# TASK DESCRIPTION
Every record below needs to be retyped exactly as it appears.

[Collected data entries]
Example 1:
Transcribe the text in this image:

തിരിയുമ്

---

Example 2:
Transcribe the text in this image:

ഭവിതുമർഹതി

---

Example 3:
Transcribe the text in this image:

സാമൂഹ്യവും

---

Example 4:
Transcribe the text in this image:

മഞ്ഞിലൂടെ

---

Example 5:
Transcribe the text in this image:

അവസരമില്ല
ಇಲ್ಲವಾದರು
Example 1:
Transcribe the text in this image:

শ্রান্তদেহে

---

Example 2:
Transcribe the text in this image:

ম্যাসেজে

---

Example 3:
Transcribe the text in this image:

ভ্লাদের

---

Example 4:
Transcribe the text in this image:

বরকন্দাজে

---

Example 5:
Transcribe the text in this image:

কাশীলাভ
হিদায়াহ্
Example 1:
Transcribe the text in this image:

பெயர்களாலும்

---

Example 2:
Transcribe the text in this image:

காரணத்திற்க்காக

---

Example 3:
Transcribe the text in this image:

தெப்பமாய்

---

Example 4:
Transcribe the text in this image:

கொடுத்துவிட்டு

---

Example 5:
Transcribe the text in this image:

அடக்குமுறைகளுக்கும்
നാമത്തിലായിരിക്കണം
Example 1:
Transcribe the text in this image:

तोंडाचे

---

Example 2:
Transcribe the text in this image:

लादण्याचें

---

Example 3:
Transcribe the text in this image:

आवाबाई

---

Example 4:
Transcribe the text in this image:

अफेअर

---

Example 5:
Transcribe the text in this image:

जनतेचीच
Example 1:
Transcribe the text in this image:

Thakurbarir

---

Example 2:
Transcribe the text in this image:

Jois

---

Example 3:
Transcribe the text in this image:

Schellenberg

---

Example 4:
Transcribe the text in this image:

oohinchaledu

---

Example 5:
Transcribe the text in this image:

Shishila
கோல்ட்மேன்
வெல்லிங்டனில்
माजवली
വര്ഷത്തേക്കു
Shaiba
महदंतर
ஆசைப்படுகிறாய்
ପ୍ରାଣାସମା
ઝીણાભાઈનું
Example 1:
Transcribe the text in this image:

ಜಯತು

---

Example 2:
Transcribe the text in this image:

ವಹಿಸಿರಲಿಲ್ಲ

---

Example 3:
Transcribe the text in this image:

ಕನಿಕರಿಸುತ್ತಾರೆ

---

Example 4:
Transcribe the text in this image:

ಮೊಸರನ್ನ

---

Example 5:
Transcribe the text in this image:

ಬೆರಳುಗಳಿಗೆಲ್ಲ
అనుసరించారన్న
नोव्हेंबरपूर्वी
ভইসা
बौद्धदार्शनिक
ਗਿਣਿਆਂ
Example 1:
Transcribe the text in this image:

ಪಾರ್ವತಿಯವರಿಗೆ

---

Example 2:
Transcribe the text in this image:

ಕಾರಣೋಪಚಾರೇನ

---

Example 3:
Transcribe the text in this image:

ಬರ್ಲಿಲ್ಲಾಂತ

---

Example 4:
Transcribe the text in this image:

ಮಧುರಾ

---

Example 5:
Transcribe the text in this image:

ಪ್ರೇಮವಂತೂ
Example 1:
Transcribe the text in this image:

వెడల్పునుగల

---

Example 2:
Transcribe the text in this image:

# WORKED SOLUTION
Example 1:
Transcribe the text in this image:

തിരിയുമ്

---

Example 2:
Transcribe the text in this image:

ഭവിതുമർഹതി

---

Example 3:
Transcribe the text in this image:

സാമൂഹ്യവും

---

Example 4:
Transcribe the text in this image:

മഞ്ഞിലൂടെ

---

Example 5:
Transcribe the text in this image:

അവസരമില്ല
ಇಲ್ಲವಾದರು
Example 1:
Transcribe the text in this image:

শ্রান্তদেহে

---

Example 2:
Transcribe the text in this image:

ম্যাসেজে

---

Example 3:
Transcribe the text in this image:

ভ্লাদের

---

Example 4:
Transcribe the text in this image:

বরকন্দাজে

---

Example 5:
Transcribe the text in this image:

কাশীলাভ
হিদায়াহ্
Example 1:
Transcribe the text in this image:

பெயர்களாலும்

---

Example 2:
Transcribe the text in this image:

காரணத்திற்க்காக

---

Example 3:
Transcribe the text in this image:

தெப்பமாய்

---

Example 4:
Transcribe the text in this image:

கொடுத்துவிட்டு

---

Example 5:
Transcribe the text in this image:

அடக்குமுறைகளுக்கும்
നാമത്തിലായിരിക്കണം
Example 1:
Transcribe the text in this image:

तोंडाचे

---

Example 2:
Transcribe the text in this image:

लादण्याचें

---

Example 3:
Transcribe the text in this image:

आवाबाई

---

Example 4:
Transcribe the text in this image:

अफेअर

---

Example 5:
Transcribe the text in this image:

जनतेचीच
Example 1:
Transcribe the text in this image:

Thakurbarir

---

Example 2:
Transcribe the text in this image:

Jois

---

Example 3:
Transcribe the text in this image:

Schellenberg

---

Example 4:
Transcribe the text in this image:

oohinchaledu

---

Example 5:
Transcribe the text in this image:

Shishila
கோல்ட்மேன்
வெல்லிங்டனில்
माजवली
വര്ഷത്തേക്കു
Shaiba
महदंतर
ஆசைப்படுகிறாய்
ପ୍ରାଣାସମା
ઝીણાભાઈનું
Example 1:
Transcribe the text in this image:

ಜಯತು

---

Example 2:
Transcribe the text in this image:

ವಹಿಸಿರಲಿಲ್ಲ

---

Example 3:
Transcribe the text in this image:

ಕನಿಕರಿಸುತ್ತಾರೆ

---

Example 4:
Transcribe the text in this image:

ಮೊಸರನ್ನ

---

Example 5:
Transcribe the text in this image:

ಬೆರಳುಗಳಿಗೆಲ್ಲ
అనుసరించారన్న
नोव्हेंबरपूर्वी
ভইসা
बौद्धदार्शनिक
ਗਿਣਿਆਂ
Example 1:
Transcribe the text in this image:

ಪಾರ್ವತಿಯವರಿಗೆ

---

Example 2:
Transcribe the text in this image:

ಕಾರಣೋಪಚಾರೇನ

---

Example 3:
Transcribe the text in this image:

ಬರ್ಲಿಲ್ಲಾಂತ

---

Example 4:
Transcribe the text in this image:

ಮಧುರಾ

---

Example 5:
Transcribe the text in this image:

ಪ್ರೇಮವಂತೂ
Example 1:
Transcribe the text in this image:

వెడల్పునుగల

---

Example 2:
Transcribe the text in this image:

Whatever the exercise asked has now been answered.